Gao Xu, Yan Mengfan, Zhang Chengwei, Wu Gang, Shang Jiandong, Zhang Congxiang, Yang Kecheng
School of Computer and Artificial Intelligence, Zhengzhou University, Zhengzhou, China.
National Supercomputing Center in Zhengzhou, Zhengzhou, China.
Front Genet. 2025 Mar 20;16:1527300. doi: 10.3389/fgene.2025.1527300. eCollection 2025.

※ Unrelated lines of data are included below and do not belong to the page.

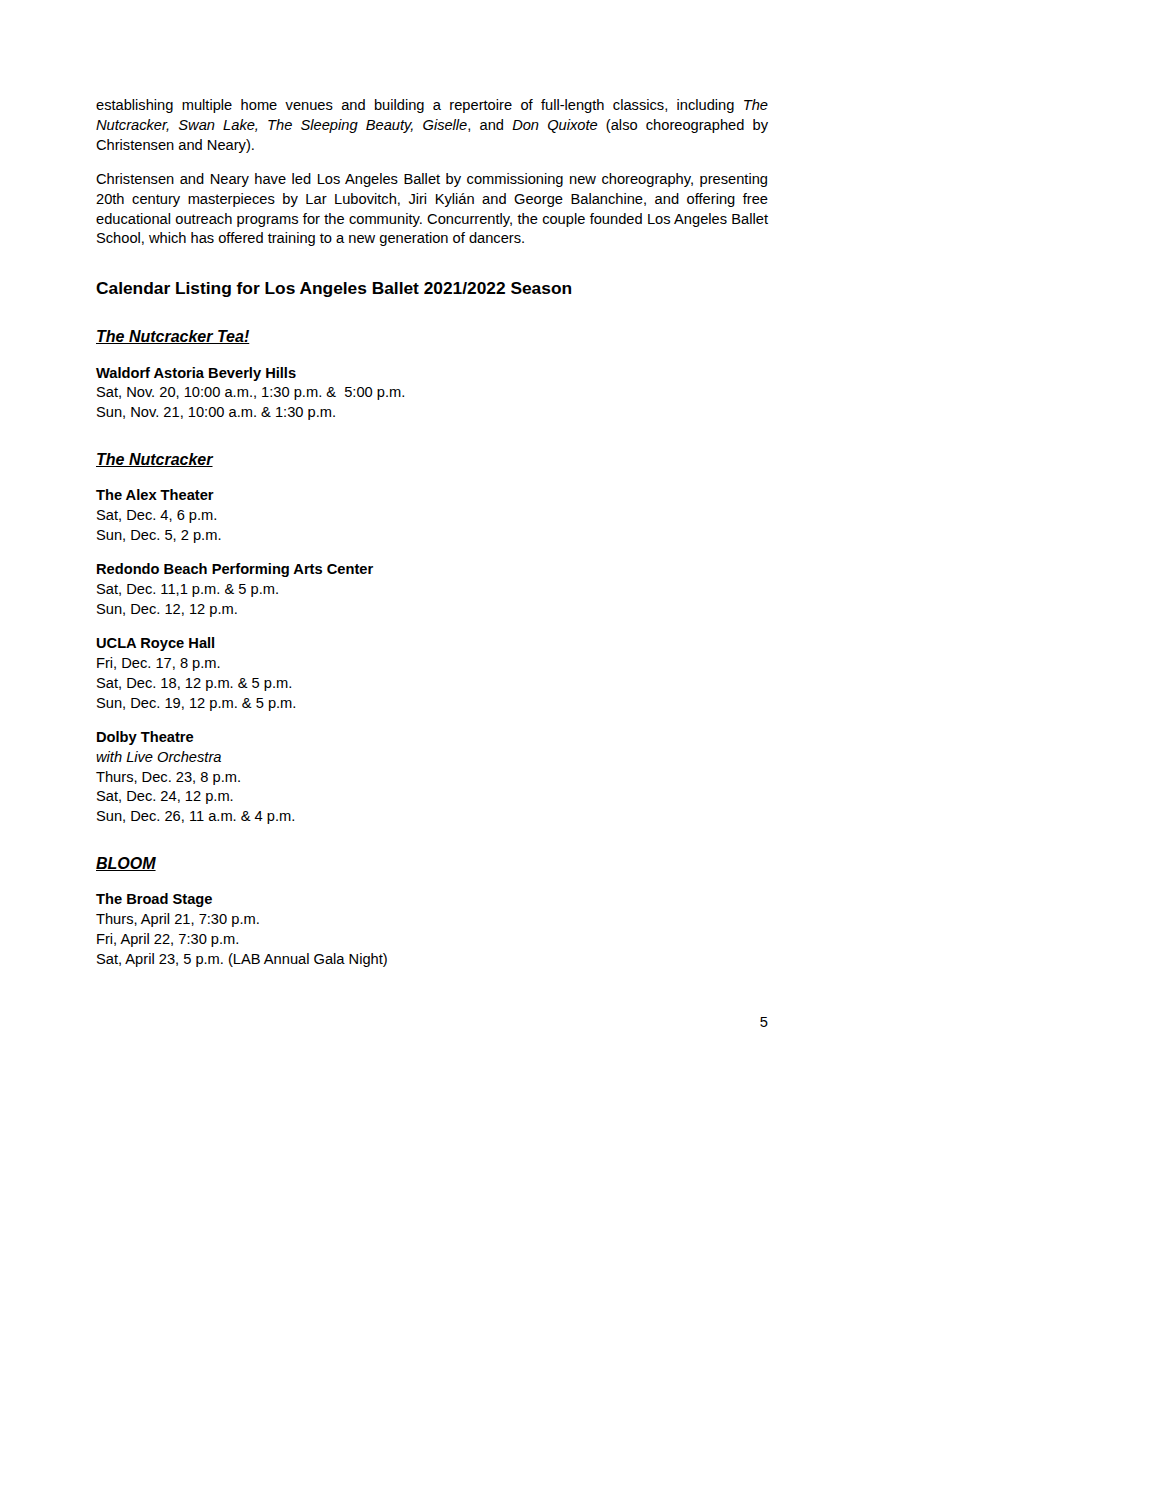establishing multiple home venues and building a repertoire of full-length classics, including The Nutcracker, Swan Lake, The Sleeping Beauty, Giselle, and Don Quixote (also choreographed by Christensen and Neary).
Christensen and Neary have led Los Angeles Ballet by commissioning new choreography, presenting 20th century masterpieces by Lar Lubovitch, Jiri Kylián and George Balanchine, and offering free educational outreach programs for the community. Concurrently, the couple founded Los Angeles Ballet School, which has offered training to a new generation of dancers.
Calendar Listing for Los Angeles Ballet 2021/2022 Season
The Nutcracker Tea!
Waldorf Astoria Beverly Hills
Sat, Nov. 20, 10:00 a.m., 1:30 p.m. & 5:00 p.m.
Sun, Nov. 21, 10:00 a.m. & 1:30 p.m.
The Nutcracker
The Alex Theater
Sat, Dec. 4, 6 p.m.
Sun, Dec. 5, 2 p.m.
Redondo Beach Performing Arts Center
Sat, Dec. 11,1 p.m. & 5 p.m.
Sun, Dec. 12, 12 p.m.
UCLA Royce Hall
Fri, Dec. 17, 8 p.m.
Sat, Dec. 18, 12 p.m. & 5 p.m.
Sun, Dec. 19, 12 p.m. & 5 p.m.
Dolby Theatre
with Live Orchestra
Thurs, Dec. 23, 8 p.m.
Sat, Dec. 24, 12 p.m.
Sun, Dec. 26, 11 a.m. & 4 p.m.
BLOOM
The Broad Stage
Thurs, April 21, 7:30 p.m.
Fri, April 22, 7:30 p.m.
Sat, April 23, 5 p.m. (LAB Annual Gala Night)
5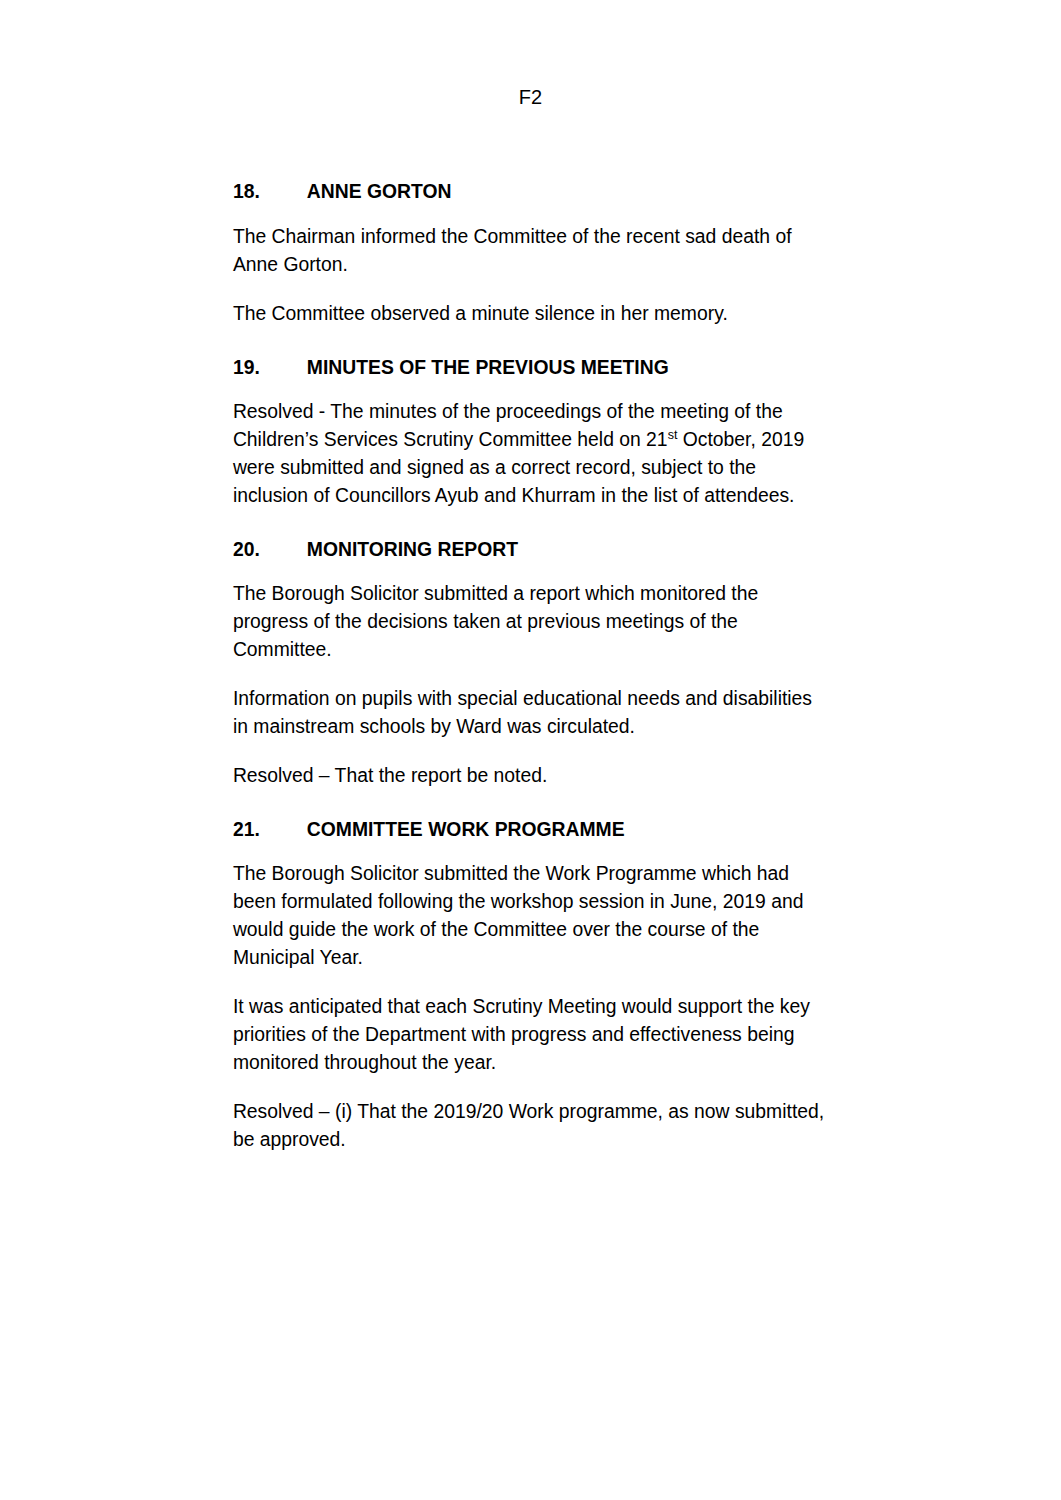F2
18. ANNE GORTON
The Chairman informed the Committee of the recent sad death of Anne Gorton.
The Committee observed a minute silence in her memory.
19. MINUTES OF THE PREVIOUS MEETING
Resolved - The minutes of the proceedings of the meeting of the Children’s Services Scrutiny Committee held on 21st October, 2019 were submitted and signed as a correct record, subject to the inclusion of Councillors Ayub and Khurram in the list of attendees.
20. MONITORING REPORT
The Borough Solicitor submitted a report which monitored the progress of the decisions taken at previous meetings of the Committee.
Information on pupils with special educational needs and disabilities in mainstream schools by Ward was circulated.
Resolved – That the report be noted.
21. COMMITTEE WORK PROGRAMME
The Borough Solicitor submitted the Work Programme which had been formulated following the workshop session in June, 2019 and would guide the work of the Committee over the course of the Municipal Year.
It was anticipated that each Scrutiny Meeting would support the key priorities of the Department with progress and effectiveness being monitored throughout the year.
Resolved – (i) That the 2019/20 Work programme, as now submitted, be approved.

Determining drug-target affinity (DTA) is a pivotal step in drug discovery, where methods can significantly improve efficiency and reduce costs. Artificial intelligence (AI), especially deep learning models, can automatically extract high-dimensional features from the biological sequences of drug molecules and target proteins. This technology demonstrates lower complexity in DTA prediction compared to traditional experimental methods, particularly when handling large-scale data. In this study, we introduce a multimodal deep neural network model for DTA prediction, referred to as MDNN-DTA. This model employs Graph Convolutional Networks (GCN) and Convolutional Neural Networks (CNN) to extract features from the drug and protein sequences, respectively. One notable strength of our method is its ability to accurately predict DTA directly from the sequences of the target proteins, obviating the need for protein 3D structures, which are frequently unavailable in drug discovery. To comprehensively extract features from the protein sequence, we leverage an ESM pre-trained model for extracting biochemical features and design a specific Protein Feature Extraction (PFE) block for capturing both global and local features of the protein sequence. Furthermore, a Protein Feature Fusion (PFF) Block is engineered to augment the integration of multi-scale protein features derived from the abovementioned techniques. We then compare MDNN-DTA with other models on the same dataset, conducting a series of ablation experiments to assess the performance and efficacy of each component. The results highlight the advantages and effectiveness of the MDNN-DTA method.
确定药物-靶点亲和力(DTA)是药物研发中的关键步骤,其中方法的改进能够显著提高效率并降低成本。人工智能(AI),特别是深度学习模型,可以从药物分子和靶蛋白的生物序列中自动提取高维特征。与传统实验方法相比,这项技术在DTA预测中表现出更低的复杂性,尤其是在处理大规模数据时。在本研究中,我们引入了一种用于DTA预测的多模态深度神经网络模型,称为MDNN-DTA。该模型分别采用图卷积网络(GCN)和卷积神经网络(CNN)从药物和蛋白质序列中提取特征。我们方法的一个显著优势是能够直接从靶蛋白序列准确预测DTA,无需蛋白质三维结构,而在药物研发中蛋白质三维结构往往难以获得。为了从蛋白质序列中全面提取特征,我们利用一个预训练的ESM模型来提取生化特征,并设计了一个特定的蛋白质特征提取(PFE)模块来捕捉蛋白质序列的全局和局部特征。此外,还设计了一个蛋白质特征融合(PFF)模块,以增强上述技术所衍生的多尺度蛋白质特征的整合。然后,我们在同一数据集上比较MDNN-DTA与其他模型,进行一系列消融实验以评估每个组件的性能和功效。结果突出了MDNN-DTA方法的优势和有效性。